Equifax, the credit consumer reporting agency, will have to pay at least $650 million to resolve most claims stemming from the 2017 data breach that exposed the personal data of more than 147 million consumers, the New York Times reported. A federal judge in Atlanta approved the settlement on July 22. This is the largest data breach settlement thus far, surpassing the $148 million penalty Uber agreed to last year, BBC reported.

The settlement is the result of investigations by two US federal agencies, Consumer Financial Protection Bureau and Federal Trade Commission, and 48 state attorney generals. Massachusetts and Indiana sued the company separately; their suits haven’t been resolved yet.

The company had set aside $690 million last quarter to cover the potential costs. The current settlement figure of $650 million is roughly what the company earns in sales in a quarter. In 2018, the company earned $300 million on sales of $3.4 biliion.

Who is compensated?

  • Victims who lost money
  • People who suffered through the hassles of phone bank trees
  • Credit card customer service lines can bill Equifax $25 for their time

However, it is not clear who will be approved for compensation because their identities were stolen.

Terms of the settlement

According to settlement documents,

  • Almost half the amount, $300 million, will go to American consumers harmed by the breach; Equifax will add up to $125 million if this fund is depleted
  • Consumers who can show they suffered direct costs following the breach, will be eligible for restitution, capped at $20,000/person
  • $175 million in fines to end investigations 48 states, District of Columbia, and Puerto Rico, and $100 million to the CFPB, Reuters reported
  • Equifax will provide up to 10 years of free credit monitoring services to victims of the breach in the US; it is paying Experian, a competitor, to provide the service for first four years (settlement assumes that only 7 million people will sign up). Every million consumers who opt in will cost Equifax more than $16 million. If all 147 million victims of the breach opt in, it would cost Equifax more than $2 billion
  • Review of its security policies by a government-appointed third party
  • Equifax’s board must annually certify that it complied with the settlement terms, or be fined

Information for consumers will be posted at equifaxbreachsettlement.com, set up by the group that will handle claims.
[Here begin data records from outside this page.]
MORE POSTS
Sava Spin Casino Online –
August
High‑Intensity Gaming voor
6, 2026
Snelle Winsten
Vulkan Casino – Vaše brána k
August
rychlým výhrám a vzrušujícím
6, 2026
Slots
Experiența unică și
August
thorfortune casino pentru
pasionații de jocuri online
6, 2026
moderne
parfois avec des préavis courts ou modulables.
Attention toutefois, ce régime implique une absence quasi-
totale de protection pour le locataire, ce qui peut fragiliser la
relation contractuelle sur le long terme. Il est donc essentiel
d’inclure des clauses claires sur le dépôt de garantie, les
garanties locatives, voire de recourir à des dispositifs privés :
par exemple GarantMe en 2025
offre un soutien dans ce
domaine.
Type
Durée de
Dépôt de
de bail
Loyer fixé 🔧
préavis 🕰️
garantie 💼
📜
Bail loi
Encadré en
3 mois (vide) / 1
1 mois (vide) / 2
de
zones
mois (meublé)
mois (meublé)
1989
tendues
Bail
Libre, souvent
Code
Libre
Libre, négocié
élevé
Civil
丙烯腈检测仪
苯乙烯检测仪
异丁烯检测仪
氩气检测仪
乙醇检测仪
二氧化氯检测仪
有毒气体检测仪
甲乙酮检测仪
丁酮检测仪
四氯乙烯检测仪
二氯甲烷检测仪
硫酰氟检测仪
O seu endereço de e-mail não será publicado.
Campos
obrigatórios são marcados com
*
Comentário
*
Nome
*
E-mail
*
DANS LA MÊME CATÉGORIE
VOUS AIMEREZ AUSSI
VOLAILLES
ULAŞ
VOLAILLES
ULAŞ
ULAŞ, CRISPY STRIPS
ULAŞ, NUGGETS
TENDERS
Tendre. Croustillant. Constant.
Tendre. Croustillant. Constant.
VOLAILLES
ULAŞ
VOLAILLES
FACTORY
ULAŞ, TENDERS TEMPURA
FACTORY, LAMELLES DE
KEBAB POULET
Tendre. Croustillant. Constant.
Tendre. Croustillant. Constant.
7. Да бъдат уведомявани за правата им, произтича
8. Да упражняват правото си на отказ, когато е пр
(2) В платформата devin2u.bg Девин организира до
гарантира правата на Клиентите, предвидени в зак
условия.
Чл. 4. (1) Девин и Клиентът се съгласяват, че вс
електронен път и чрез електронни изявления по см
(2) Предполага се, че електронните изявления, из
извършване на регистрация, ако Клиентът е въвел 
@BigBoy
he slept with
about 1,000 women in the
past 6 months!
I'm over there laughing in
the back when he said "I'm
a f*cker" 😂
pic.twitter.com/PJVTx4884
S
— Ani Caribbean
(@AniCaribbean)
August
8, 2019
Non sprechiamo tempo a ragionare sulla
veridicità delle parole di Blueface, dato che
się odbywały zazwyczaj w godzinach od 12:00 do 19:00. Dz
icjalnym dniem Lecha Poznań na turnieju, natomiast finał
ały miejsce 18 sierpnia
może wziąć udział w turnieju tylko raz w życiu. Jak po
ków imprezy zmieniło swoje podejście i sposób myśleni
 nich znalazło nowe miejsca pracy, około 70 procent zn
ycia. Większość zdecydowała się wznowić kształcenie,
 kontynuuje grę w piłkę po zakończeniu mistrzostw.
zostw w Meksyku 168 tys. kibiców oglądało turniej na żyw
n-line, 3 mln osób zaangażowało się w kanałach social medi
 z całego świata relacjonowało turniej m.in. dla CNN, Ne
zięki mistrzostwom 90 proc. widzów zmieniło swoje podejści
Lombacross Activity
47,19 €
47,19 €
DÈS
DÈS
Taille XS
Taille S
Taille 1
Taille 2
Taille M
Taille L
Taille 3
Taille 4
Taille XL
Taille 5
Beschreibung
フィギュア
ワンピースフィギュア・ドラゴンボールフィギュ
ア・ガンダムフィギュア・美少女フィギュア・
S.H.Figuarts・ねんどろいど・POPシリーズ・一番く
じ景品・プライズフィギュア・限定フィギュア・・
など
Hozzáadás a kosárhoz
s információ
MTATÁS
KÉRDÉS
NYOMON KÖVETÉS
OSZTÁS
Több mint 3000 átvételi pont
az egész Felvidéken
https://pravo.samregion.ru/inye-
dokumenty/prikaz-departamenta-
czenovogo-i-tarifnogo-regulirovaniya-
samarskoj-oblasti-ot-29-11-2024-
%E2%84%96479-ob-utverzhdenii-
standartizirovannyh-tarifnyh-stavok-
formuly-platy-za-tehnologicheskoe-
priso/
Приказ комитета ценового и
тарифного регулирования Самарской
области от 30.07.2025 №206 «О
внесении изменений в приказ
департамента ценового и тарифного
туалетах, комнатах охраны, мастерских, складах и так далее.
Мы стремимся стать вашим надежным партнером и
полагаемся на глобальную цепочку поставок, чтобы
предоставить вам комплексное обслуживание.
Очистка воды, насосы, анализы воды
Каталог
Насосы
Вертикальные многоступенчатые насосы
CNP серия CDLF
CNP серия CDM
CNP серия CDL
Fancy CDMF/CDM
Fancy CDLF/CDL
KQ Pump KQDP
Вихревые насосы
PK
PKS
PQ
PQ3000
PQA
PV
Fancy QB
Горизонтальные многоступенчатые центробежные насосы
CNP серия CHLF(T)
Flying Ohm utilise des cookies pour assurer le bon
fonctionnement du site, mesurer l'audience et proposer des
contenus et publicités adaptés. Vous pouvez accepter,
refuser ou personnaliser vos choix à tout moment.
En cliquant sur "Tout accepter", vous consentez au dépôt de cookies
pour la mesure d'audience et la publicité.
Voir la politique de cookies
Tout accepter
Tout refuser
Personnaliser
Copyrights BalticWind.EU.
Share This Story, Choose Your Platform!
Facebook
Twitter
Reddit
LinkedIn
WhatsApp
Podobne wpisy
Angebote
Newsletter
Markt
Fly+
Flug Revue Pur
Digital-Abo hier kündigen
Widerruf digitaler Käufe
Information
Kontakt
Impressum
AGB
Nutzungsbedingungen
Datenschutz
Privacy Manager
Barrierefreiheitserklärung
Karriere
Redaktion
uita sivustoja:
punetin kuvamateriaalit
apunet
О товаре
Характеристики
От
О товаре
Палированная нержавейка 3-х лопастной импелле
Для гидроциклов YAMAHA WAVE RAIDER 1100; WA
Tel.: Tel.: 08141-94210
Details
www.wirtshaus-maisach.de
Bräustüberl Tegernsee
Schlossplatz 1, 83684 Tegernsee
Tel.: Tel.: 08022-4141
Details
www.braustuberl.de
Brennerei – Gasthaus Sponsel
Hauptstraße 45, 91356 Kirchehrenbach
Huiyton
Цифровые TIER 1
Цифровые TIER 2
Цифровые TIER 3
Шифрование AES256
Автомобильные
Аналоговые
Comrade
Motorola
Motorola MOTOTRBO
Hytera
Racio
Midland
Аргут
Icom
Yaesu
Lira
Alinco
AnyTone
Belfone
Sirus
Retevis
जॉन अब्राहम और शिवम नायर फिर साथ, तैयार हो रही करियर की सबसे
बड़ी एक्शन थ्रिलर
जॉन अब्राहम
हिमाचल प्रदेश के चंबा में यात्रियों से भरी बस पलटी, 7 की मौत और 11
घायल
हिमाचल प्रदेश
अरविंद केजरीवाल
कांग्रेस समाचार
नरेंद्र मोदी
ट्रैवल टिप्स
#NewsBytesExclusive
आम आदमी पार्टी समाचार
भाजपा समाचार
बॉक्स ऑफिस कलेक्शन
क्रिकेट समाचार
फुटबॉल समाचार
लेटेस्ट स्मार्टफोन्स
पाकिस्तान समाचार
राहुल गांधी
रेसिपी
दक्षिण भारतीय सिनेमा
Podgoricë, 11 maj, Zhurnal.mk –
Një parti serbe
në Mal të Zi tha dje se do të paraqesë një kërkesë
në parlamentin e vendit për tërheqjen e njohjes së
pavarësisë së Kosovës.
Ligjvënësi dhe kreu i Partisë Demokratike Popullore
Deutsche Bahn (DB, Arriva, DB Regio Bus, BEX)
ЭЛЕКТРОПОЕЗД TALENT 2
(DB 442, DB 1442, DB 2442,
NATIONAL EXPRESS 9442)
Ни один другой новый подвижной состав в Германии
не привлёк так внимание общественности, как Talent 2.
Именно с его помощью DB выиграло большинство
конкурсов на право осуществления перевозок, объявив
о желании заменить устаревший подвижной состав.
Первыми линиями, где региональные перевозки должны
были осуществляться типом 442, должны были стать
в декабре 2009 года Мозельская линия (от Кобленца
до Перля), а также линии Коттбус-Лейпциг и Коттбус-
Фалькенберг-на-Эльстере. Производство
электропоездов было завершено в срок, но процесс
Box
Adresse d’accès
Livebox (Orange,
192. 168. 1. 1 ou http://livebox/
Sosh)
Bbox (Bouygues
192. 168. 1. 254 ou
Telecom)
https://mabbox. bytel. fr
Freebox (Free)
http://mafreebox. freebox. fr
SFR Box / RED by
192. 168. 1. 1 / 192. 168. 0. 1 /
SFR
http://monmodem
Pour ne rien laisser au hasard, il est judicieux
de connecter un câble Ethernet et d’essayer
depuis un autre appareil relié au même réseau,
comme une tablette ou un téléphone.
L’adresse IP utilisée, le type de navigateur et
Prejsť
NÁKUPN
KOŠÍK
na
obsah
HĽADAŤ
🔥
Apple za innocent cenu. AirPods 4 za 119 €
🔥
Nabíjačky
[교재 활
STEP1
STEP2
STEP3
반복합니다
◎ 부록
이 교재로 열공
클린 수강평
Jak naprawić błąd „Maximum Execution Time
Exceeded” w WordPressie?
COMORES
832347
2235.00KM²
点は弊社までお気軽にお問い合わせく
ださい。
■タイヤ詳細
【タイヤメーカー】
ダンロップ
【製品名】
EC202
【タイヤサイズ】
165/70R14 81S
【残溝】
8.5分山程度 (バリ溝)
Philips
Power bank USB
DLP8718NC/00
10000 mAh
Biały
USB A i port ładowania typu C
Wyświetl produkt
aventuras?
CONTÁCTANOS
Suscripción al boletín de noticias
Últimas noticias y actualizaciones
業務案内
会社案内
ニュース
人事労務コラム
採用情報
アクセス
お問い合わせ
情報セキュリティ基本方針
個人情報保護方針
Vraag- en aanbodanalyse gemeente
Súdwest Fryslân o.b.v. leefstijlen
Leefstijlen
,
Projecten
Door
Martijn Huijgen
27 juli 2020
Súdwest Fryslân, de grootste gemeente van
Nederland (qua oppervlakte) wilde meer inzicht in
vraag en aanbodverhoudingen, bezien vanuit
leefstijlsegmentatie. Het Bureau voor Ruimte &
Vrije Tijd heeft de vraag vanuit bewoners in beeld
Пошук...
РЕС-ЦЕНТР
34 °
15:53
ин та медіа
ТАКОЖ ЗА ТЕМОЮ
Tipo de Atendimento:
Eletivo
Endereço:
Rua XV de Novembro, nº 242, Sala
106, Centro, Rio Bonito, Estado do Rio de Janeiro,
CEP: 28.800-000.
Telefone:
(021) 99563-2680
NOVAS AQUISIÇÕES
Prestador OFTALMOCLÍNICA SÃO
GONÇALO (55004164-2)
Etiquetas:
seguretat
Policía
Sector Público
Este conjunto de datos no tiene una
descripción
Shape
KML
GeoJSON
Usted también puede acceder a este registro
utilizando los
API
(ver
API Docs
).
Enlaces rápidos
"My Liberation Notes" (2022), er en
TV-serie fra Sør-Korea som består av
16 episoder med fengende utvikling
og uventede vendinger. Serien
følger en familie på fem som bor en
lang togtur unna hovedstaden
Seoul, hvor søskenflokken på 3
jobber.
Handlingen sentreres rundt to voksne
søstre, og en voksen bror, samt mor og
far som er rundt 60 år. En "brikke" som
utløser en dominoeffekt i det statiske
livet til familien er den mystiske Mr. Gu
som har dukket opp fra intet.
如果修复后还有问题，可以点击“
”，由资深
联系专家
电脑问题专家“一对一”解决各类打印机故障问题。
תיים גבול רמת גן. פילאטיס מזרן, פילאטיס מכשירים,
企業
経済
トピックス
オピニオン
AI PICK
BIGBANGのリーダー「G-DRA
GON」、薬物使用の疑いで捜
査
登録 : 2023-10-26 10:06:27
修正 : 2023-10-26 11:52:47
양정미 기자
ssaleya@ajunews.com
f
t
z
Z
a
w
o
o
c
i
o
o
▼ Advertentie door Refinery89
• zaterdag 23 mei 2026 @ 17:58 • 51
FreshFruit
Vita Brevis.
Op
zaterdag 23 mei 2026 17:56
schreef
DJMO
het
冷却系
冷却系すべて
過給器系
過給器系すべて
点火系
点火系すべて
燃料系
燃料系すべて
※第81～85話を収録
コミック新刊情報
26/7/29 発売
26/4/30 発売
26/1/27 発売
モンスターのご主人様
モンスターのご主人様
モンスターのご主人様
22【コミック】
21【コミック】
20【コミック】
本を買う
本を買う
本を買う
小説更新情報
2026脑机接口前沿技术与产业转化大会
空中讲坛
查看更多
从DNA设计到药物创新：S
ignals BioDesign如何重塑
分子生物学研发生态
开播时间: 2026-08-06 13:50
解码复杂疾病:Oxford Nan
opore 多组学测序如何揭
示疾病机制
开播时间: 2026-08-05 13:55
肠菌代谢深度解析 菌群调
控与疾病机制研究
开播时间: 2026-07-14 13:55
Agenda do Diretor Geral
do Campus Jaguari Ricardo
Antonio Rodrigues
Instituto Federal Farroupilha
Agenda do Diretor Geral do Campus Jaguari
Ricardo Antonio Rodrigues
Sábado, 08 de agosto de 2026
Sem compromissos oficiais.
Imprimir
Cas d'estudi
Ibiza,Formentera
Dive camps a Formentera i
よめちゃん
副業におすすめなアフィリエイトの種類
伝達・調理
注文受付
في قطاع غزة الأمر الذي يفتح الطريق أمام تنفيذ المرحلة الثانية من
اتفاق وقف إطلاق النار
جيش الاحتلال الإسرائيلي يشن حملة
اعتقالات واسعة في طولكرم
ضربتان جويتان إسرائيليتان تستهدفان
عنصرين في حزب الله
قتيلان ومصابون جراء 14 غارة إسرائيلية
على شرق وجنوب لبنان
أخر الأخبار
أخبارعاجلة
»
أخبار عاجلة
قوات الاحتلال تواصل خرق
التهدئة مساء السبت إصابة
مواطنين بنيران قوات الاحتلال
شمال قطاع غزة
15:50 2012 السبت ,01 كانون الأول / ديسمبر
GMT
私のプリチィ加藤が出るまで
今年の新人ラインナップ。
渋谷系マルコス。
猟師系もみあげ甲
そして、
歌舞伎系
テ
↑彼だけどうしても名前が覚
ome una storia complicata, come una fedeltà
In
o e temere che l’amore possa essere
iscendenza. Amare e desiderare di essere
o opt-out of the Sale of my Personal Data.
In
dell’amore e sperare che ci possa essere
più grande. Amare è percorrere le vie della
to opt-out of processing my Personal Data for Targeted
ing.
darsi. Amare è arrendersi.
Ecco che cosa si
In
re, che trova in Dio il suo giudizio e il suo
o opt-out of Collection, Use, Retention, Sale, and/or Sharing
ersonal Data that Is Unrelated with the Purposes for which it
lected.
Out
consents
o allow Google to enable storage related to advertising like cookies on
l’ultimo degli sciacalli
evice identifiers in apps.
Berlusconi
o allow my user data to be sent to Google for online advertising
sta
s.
What was the Equifax breach?

Equifax is one of the three largest credit bureaus in the US. Experian and TransUnion are the two others. In July 2017, Equifax discovered that attackers had been stealing information from company servers for 76 days. The company disclosed the breach after more than a month of discovery.

The FTC said that Equifax had been warned in March 2017 that one of its databases suffered from a critical vulnerability, BBC reported. The company failed to get the vulnerability patched and as a result, multiple hackers were able to exploit the flaw and steal consumers’ personal details.

The stock price of the company tumbled after the breach, but it has since recovered most losses.

The hackers reportedly copied:

  • At least 147 million names and dates of birth
  • About 145.5 million Social Security Numbers
  • 209,000 payment card numbers and expiration dates

It has been difficult to quantify the harm caused by the breach to consumers because cybersecurity experts have not seen the stolen data surface in online marketplaces where such stolen information is trafficked.

The UK’s Information Commissioner’s Office had already fined Equifax £500,000 for failing to protect the personal information of up to 15 million British citizens during the same attack.